What is expected: Produce an exact copy of the line containing "thumb ip: (1136, 917)" and of every line after it in the material below, ending with the final line.

:: Recorded data ::

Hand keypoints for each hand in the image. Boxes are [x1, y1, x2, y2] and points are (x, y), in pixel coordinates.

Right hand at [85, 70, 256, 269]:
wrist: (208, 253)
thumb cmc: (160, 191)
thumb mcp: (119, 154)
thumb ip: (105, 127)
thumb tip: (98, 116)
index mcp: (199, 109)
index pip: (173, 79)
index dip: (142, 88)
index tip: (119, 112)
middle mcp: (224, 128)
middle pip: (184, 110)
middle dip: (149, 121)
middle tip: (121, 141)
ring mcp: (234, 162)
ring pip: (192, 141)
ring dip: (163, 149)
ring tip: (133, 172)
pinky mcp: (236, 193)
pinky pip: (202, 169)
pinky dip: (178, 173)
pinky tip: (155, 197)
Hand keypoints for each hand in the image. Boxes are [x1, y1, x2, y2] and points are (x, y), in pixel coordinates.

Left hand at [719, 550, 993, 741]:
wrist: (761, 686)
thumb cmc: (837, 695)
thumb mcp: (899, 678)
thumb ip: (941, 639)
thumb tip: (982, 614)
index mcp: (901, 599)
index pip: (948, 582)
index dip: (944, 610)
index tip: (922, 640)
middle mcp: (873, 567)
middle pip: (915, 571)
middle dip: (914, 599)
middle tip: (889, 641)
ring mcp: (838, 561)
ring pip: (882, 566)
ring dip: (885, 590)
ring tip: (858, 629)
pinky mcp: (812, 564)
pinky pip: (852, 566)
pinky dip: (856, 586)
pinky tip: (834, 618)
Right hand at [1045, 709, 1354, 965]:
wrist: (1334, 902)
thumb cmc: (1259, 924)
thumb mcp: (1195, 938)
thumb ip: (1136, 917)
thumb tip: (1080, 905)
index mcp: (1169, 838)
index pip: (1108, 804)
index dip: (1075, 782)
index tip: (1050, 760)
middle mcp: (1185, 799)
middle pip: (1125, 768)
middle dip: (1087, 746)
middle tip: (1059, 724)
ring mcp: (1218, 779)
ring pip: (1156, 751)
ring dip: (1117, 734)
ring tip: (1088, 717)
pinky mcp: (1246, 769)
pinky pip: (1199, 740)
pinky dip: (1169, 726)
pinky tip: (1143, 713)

:::

Task result:
thumb ip: (1136, 917)
thumb tip: (1080, 905)
index mcp: (1169, 838)
index pip: (1108, 804)
index dip: (1075, 782)
index tip: (1050, 760)
middle mcp: (1185, 799)
middle pip: (1125, 768)
middle dip: (1087, 746)
middle tip: (1059, 724)
ring mcp: (1218, 779)
ring pip: (1156, 751)
ring dip: (1117, 734)
ring tip: (1088, 717)
pinky mcp: (1246, 769)
pinky pip: (1199, 740)
pinky dip: (1169, 726)
pinky tip: (1143, 713)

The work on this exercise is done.